Venite a vedere, fatevi avanti, signore e signori – esclama il banditore in marsina di fronte alla gabbia delle bestie feroci che si protende dal tendone del circo. Ma non è la Lulu di Wedekind, quella che per quasi quattro ore si dipanerà davanti agli spettatori, al teatro Argentina. A quali intanto vengono distribuite delle palle da scagliare maldestramente contro gli specchi posti al fondo della gabbia. È la polifonica, certo meno frequentata, Commedia della vanità che Claudio Longhi ha messo in scena in un clima da varietà espressionista, fra musiche allusive e costumi esagerati.

EMILIA ROMAGNA TEATRO ha dedicato gran parte delle proprie energie produttive di questa stagione alla riscoperta del teatro di Elias Canetti, cioè quel paio di testi giovanili che il futuro premio Nobel scrisse nei primi anni Trenta, prima di concentrare tutte le energie sulla grande opera della sua vita, la lunga genesi di Massa e potere. Impresa impegnativa, quella di Ert, che pone anche qualche questione più generale. Ad esempio, come affrontare un teatro, come quello di Canetti, che non è entrato nel canone dei classici ormai sottratti al proprio tempo (non a caso si citava la Lulu assurta presto a una dimensione mitologica) e che dunque, anche per questo, reca profondamente il segno del suo tempo. Per giunta, appesantito da una evidente matrice letteraria.

Nozze, per esempio. Commedia del possesso, la si potrebbe ribattezzare. Il possesso dei corpi correlato a quello della casa dove tutto si svolge, lo spaccato di un condominio dove ci si sposta dal basso verso l’alto. Lino Guanciale, al debutto nella regia con gli allievi della scuola di Ert, lo riempie di figurette polverose, tirate fuori da un magazzino di immagini che si rifanno a Grosz e Otto Dix. Ma farcito anche da un’esplosione di saluti e divise naziste, cedendo anche alla tentazione di indicare fin troppo facili equivalenti contemporanei. Sicché lo spettacolo ancora in grado di provocare il sussulto scandalizzato degli spettatori che lo giudicavano osceno, a metà degli anni Sessanta, quando fu messo in scena per la prima volta, si ribalta nell’appello a uno scontato consenso da parte di quello stesso pubblico piccolo-borghese. Contraddicendo fra l’altro lo spirito di contraddizione caro a Canetti.

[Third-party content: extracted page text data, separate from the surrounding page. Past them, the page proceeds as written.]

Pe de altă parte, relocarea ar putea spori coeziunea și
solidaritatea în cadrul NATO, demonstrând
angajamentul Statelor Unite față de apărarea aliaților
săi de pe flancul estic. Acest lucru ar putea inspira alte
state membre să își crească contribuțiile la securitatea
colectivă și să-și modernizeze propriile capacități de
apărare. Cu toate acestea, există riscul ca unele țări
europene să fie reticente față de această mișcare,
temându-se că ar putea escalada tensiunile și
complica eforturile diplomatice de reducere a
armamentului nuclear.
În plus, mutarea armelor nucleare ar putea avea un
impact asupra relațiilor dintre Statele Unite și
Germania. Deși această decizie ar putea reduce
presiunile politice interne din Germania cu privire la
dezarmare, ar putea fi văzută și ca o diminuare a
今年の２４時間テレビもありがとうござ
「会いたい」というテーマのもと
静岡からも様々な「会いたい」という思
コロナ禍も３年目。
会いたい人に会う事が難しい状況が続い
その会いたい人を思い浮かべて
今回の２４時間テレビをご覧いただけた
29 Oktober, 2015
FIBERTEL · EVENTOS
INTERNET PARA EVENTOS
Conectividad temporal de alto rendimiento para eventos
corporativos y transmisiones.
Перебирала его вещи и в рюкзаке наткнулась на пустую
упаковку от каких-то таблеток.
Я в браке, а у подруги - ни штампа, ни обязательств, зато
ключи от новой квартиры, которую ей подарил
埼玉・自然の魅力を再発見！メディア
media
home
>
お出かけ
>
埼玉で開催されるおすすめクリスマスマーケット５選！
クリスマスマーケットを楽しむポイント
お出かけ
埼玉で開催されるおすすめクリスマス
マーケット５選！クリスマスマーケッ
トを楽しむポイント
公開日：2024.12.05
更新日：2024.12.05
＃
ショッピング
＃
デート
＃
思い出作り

ASSAI PIÙ elaborata è l’operazione compiuta da Longhi intorno alla Commedia della vanità, a cominciare da una riduzione del fluviale testo che non è mai neutrale (la traduzione è in entrambi i casi quella classica di Bianca Zagari per l’edizione Einaudi). Qui più che di vanità è in questione l’identità individuale, ovvero della sua perdita scatenata dall’impossibilità di riconoscersi. Siamo infatti in una distopica società autoritaria dove è stato vietato il possesso e l’uso di tutti gli specchi, ma anche quello di fotografie e ritratti. E se all’inizio è un allegro accorrere collettivo al gran falò in piazza degli oggetti proibiti (con un evidente richiamo alle piazze berlinesi che, nel maggio di quello stesso 1933 in cui scriveva Canetti, si illuminavano del rogo dei libri sgraditi) poi lo slittamento temporale delle tre parti del testo porta ai prevedibili esiti del proibizionismo, dal contrabbando alle case di piacere in cui ritrovare per un istante il riflesso voluttuoso della propria immagine.
La commedia della vanità non ha una trama vera e propria, quanto piuttosto una serie di situazioni che si coagulano intorno ai numerosi personaggi, fra cui Longhi individua una sorta di asse portante nelle tre figure interpretate tutte da Fausto Russi Alesi. Rappresentanti di diverse condizioni sociali. Padri e figli. Insegnanti e facchini con mogli e sorelle al seguito. Proprietari e domestiche tuttofare. Ragazzine e dispettose amiche intime.

UN PREDICATORE… Esibiti come attrazioni circensi, come la Lola Montès del film di Max Ophüls che il regista cita fra le proprie fonti di ispirazione, al suono di un violino e di un cimbalom, uno strumento a corde battute tipico dell’Europa centro-orientale. Musicale è del resto la struttura drammaturgica che si sviluppa all’interno della scena a piani multipli di Guia Buzzi, dove un grande schermo sul fondo rimanda l’immagine di una deserta Metropolis, per restare a quegli anni. Laddove progressivamente emerge lo sguardo di Canetti, letteralmente apocalittico, nutrito dalla lezione di Karl Kraus. Disvelamento o rivelazione che apre alla catastrofe, come in Nozze il rivolgimento che pone termine al dramma.